The researchers captured bees using traps over nesting holes in the beds for lab study. In the lab, they harnessed individual bees and offered varied sucrose treatments to test each insect's proboscis extension response. They noted the size of a female bee's Dufour's gland, located in the abdomen and playing a number of roles in bee reproduction, was a significant predictor of sucrose response.
Their results suggest, as predicted by the hypothesis, female solitary bees adjust their dietary preferences, when they become reproductively active.
"The Dufour's gland as a predictor of sucrose response in alkali bees was something of a surprise, since this gland, also found in reproductive social bee females, but absent in social drones, is not the reproductive organ typically studied in social bees," Johnson says. "Rather, the ovaries are usually the focus in reproductive studies of honey bees, the research model for social bees."

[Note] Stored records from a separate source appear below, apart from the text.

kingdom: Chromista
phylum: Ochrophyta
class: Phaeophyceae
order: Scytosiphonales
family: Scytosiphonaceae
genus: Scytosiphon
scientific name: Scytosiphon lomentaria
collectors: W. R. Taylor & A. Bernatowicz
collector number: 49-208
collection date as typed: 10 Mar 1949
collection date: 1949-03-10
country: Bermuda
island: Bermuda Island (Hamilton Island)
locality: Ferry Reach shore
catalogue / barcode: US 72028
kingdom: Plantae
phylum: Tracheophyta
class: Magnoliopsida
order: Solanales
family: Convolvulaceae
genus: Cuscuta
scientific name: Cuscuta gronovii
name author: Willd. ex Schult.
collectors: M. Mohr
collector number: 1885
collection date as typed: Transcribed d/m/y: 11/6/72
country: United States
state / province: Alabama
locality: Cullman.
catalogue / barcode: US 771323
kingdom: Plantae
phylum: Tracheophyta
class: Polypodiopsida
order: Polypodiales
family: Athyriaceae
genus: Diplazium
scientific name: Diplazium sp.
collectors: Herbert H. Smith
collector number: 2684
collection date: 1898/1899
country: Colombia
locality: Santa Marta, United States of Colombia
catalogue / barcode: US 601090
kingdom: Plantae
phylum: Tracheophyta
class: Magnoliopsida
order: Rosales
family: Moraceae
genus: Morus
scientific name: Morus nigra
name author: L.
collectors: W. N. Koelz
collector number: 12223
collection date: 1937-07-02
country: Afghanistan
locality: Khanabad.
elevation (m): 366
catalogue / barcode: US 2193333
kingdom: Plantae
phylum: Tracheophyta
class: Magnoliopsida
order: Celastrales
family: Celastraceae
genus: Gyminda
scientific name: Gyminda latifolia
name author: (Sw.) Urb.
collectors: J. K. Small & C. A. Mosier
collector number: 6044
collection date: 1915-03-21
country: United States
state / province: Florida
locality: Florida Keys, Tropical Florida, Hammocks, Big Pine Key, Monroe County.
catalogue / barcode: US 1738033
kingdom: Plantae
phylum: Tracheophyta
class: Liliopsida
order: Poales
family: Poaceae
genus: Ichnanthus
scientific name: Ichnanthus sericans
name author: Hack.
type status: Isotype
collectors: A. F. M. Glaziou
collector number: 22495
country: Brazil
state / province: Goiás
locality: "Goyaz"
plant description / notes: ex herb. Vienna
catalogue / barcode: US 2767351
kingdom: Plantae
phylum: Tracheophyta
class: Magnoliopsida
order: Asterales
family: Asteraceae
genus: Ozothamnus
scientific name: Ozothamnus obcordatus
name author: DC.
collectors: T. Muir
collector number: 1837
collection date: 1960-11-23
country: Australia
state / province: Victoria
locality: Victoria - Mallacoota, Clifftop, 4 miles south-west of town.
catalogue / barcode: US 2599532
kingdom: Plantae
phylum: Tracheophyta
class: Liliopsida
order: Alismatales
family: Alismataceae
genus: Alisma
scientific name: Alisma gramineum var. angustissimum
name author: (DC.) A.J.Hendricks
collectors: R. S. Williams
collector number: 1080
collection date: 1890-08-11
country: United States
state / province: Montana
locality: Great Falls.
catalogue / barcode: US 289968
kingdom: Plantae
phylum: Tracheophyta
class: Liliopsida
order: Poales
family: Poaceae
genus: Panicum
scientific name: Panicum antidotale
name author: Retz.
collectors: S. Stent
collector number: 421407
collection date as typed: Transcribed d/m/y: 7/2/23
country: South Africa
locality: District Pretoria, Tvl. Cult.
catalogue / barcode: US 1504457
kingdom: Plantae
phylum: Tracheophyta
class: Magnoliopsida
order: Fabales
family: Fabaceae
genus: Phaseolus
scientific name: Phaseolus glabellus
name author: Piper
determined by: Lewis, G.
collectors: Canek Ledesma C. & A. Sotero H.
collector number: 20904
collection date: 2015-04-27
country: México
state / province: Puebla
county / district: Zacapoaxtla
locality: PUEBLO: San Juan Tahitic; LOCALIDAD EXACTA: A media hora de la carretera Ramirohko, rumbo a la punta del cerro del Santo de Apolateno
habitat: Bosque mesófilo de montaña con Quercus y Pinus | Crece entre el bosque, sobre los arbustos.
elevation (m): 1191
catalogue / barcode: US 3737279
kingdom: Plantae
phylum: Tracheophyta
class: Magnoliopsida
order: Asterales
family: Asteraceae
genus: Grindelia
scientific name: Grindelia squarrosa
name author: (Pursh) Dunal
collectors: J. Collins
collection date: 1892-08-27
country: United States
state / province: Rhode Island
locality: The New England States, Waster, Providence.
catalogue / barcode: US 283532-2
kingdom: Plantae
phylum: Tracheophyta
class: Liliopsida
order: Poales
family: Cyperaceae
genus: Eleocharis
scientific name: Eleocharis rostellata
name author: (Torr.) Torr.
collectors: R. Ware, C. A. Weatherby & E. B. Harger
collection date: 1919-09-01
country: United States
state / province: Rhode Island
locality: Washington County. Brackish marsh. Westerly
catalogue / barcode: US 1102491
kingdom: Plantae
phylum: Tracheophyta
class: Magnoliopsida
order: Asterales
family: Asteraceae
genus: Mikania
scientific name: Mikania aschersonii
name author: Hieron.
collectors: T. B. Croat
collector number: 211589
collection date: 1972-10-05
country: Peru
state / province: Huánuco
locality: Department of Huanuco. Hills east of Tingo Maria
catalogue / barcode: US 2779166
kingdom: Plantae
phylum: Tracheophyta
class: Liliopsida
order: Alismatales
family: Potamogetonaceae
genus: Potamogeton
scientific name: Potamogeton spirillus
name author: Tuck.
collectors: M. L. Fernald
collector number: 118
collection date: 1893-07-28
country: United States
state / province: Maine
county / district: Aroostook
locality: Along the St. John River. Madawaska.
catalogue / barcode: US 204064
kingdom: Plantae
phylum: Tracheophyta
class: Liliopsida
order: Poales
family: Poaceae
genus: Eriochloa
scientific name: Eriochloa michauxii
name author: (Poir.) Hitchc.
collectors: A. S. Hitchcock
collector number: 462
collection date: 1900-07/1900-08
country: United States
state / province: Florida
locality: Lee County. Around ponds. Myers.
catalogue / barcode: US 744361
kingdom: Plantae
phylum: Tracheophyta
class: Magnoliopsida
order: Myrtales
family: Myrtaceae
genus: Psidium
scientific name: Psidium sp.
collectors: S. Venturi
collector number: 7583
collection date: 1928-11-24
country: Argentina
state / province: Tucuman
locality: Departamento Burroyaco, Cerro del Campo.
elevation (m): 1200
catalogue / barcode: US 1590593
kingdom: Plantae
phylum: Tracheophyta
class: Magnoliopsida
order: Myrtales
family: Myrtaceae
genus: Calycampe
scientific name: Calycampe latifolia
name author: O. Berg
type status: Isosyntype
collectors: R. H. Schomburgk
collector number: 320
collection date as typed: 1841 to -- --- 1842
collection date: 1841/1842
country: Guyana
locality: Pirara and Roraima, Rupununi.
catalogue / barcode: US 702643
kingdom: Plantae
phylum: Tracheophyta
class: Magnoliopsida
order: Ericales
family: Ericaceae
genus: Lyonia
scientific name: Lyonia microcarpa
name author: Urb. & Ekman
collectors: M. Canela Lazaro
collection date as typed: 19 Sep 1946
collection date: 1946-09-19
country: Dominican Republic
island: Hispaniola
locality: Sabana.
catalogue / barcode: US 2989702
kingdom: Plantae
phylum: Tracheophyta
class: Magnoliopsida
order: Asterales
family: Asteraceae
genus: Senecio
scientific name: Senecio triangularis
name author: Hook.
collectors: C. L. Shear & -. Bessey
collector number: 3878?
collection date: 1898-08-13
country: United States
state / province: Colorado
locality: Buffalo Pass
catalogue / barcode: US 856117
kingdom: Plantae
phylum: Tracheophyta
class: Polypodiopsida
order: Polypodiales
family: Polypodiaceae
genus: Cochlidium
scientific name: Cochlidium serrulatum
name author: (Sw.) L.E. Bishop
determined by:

She and Kapheim think there could be a link between Dufour's gland development, sucrose response and development of division of labor in other species of social bees.
Kapheim says the research findings suggest independent origins of social behavior evolve via convergent processes, but through lineage-specific pathways.
"Additional research is needed to understand the mechanisms by which division of labor, Dufour's gland development and sucrose response in social bees is related to alkali bees," she says.